Gundlach recorded choral music with the Kammerchor, including works by Hugo Distler und Fanny Hensel-Mendelssohn. He conducted a recording of Distler's Choralpassion, Op. 7, for soloists and five-part choir a cappella, with Peter Kooy as vox Christi, Wilfried Jochens as the Evangelist, and Gerrit Miehlke as Pilate. He recorded in 1990 two operas by Kurt Weill for the Kurt Weill Foundation, with soloists, the Kammerchor and orchestra, Der Jasager, written in 1930, and Down in the Valley, written in 1948.
He initiated and cofounded a concert series of bimonthly concerts at the Romanesque church St. Peter in, the Syburger Sonntagsmusiken. The series began in 1998 with the inauguration of a new organ. Performers have included Heinz Wunderlich, a pupil of Karl Straube and a professor in Hamburg, the composer and organist Wolfgang Stockmeier, professor of organ and improvisation at the Musikhochschule Köln, and Hatto Ständer who taught organ at the Dortmund University. Among the vocal groups were, besides the Kammerchor, the Alsfelder Vokalensemble, conducted by Wolfgang Helbich, and the Kettwiger Bach-Ensemble, conducted by Wolfgang Kläsener. The 100th concert was given in 2012.
Gundlach organised an Offenes Kantatensingen as part of the concert series, regularly on the Second Sunday in Advent, calling volunteer singers to an all-day rehearsal the day before, and a rehearsal with soloists and orchestra, mostly students of the university. He moderated the event in the candle-lit church, conducting all who gathered in singing Advent songs and rounds, and conducting the cantata with the prepared project group.
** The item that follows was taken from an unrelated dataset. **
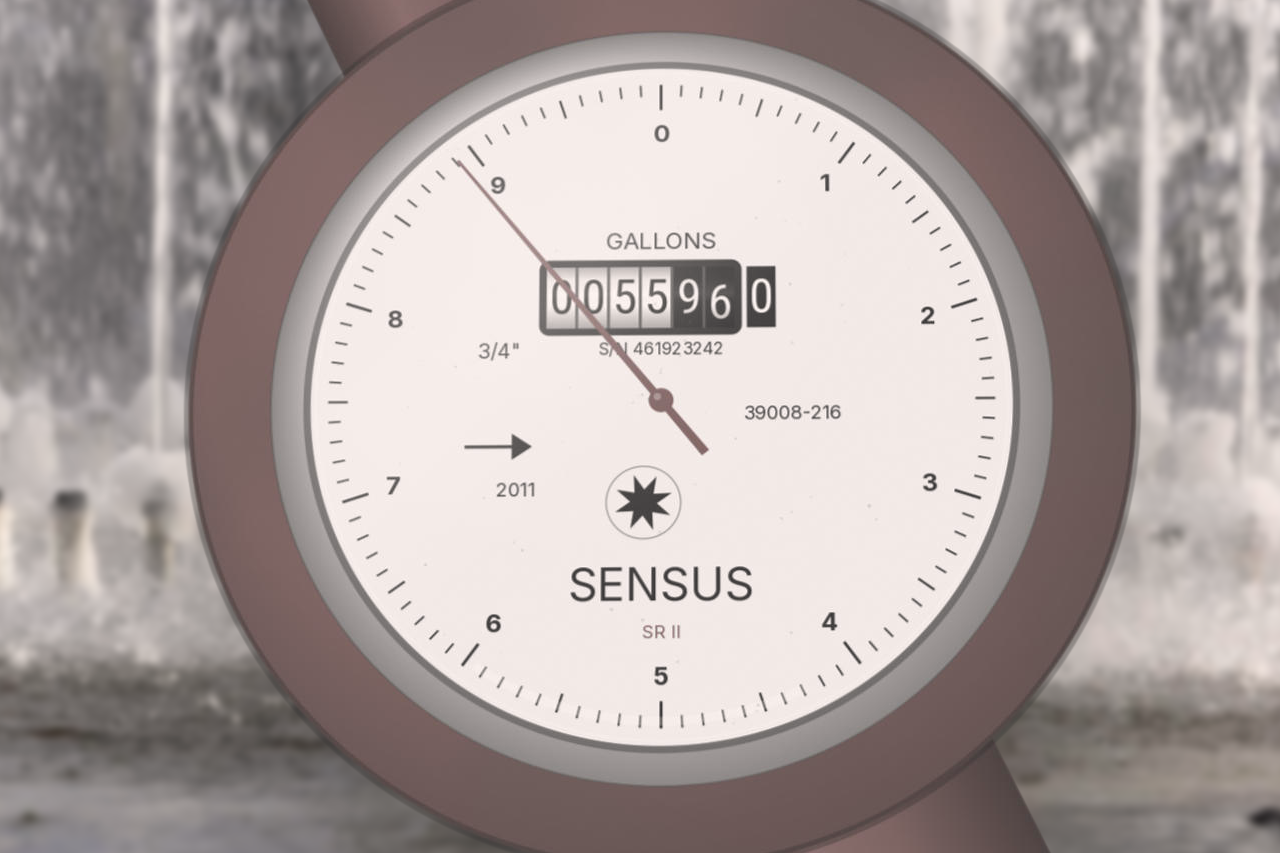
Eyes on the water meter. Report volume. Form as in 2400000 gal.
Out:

After a start in 1998 with varied choral music for Christmas, the programming was more and more ambitious. In 1999, Dieterich Buxtehude's Magnificat was performed, among others. In 2000 the first Bach cantata was tried, Nun komm, der Heiden Heiland, BWV 61, followed in 2001 by Herz und Mund und Tat und Leben, BWV 147, and in 2002 by Wachet auf, ruft uns die Stimme, BWV 140. In 2003, the ensemble performed a Magnificat in G major by Georg Philipp Telemann, while in 2004, the prepared cantata was Part VI from Bach's Christmas Oratorio, Fallt mit Danken. In 2005, Gundlach conducted the Oratorio de Noël by Camille Saint-Saëns. The choice of 2006 was Part I from Handel's Messiah, covering Advent and Christmas. In 2007 Gundlach selected Part III from the Christmas Oratorio, beginning "Herrscher des Himmels, erhöre das Lallen", in 2008 when the series celebrated its 10th anniversary, Part I, beginning "Jauchzet, frohlocket!". Gundlach then passed the cantata series to younger musicians, but conducted one more Bach cantata in the 100th concert on 6 May 2012, the congratulatory cantata BWV 207, however with a new text written for the occasion by Martin Geck.